Contents
v0.9.0 — Algebraic Aggregate Maintenance
Full technical details: v0.9.0.md-full.md
Status: ✅ Released | Scope: Medium (~3–4 weeks)
Fast incremental maintenance of AVG, STDDEV, VARIANCE, and COUNT(DISTINCT) using algebraic shortcuts — no rescanning required for most aggregate updates.
What problem does this solve?
Computing aggregates like averages and standard deviations from a differential update requires knowing both the new rows being added and the old rows being removed. A naive approach would require rescanning large portions of the source table. Algebraic maintenance avoids this by maintaining running totals that can be updated with just the delta rows.
Incremental AVG Maintenance
For a stream table computing the average salary per department, the naive
approach when a salary changes: recompute SUM(salary) / COUNT(*) over all
department rows. The algebraic approach: maintain a running sum and count,
apply +new_salary and -old_salary, divide.
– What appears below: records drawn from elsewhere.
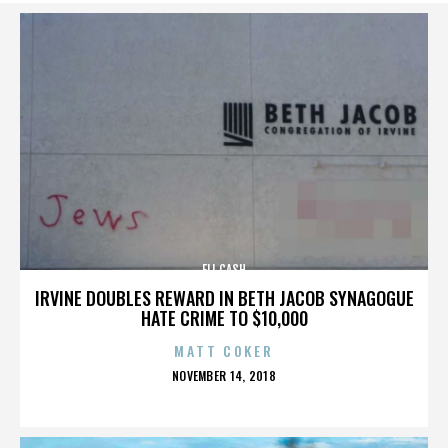
ELI CASH
IRVINE DOUBLES REWARD IN BETH JACOB SYNAGOGUE
HATE CRIME TO $10,000
MATT COKER
POSTED
NOVEMBER 14, 2018
ON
pg_trickle now uses this algebraic approach for AVG in stream tables,
making average computations O(Δ) — proportional to the number of changed
rows — rather than O(n).
Incremental STDDEV and VARIANCE
Standard deviation and variance are more complex than average — they involve squared terms. pg_trickle uses the Welford online algorithm to maintain these algebraically with just the delta rows, using the running sum of squares alongside the running sum.
In plain terms: “average order value with standard deviation by product category” can now be maintained as efficiently as a simple count — the complex math is handled internally.
COUNT(DISTINCT) Fast Path
Counting distinct values (COUNT(DISTINCT customer_id)) is one of the harder
aggregates to maintain incrementally, because you need to know whether a
removed value was the last occurrence. pg_trickle now maintains a reference
count per distinct value, enabling efficient O(Δ) updates without rescanning.
SUM, MIN, MAX Improvements
SUM already used an algebraic approach, but edge cases with negative values
and NULL handling were corrected. MIN and MAX received an optimised
fallback strategy: when the minimum or maximum value is updated, and the
engine cannot determine the new extremum from the delta alone, it triggers
a targeted partial recomputation rather than a full refresh.
Scope
v0.9.0 makes aggregate-heavy stream tables significantly faster by applying algebraic maintenance shortcuts for AVG, STDDEV, VARIANCE, and COUNT(DISTINCT). These improvements are especially impactful for stream tables with many groups (e.g. aggregates by user ID or product ID) where rescanning would be expensive.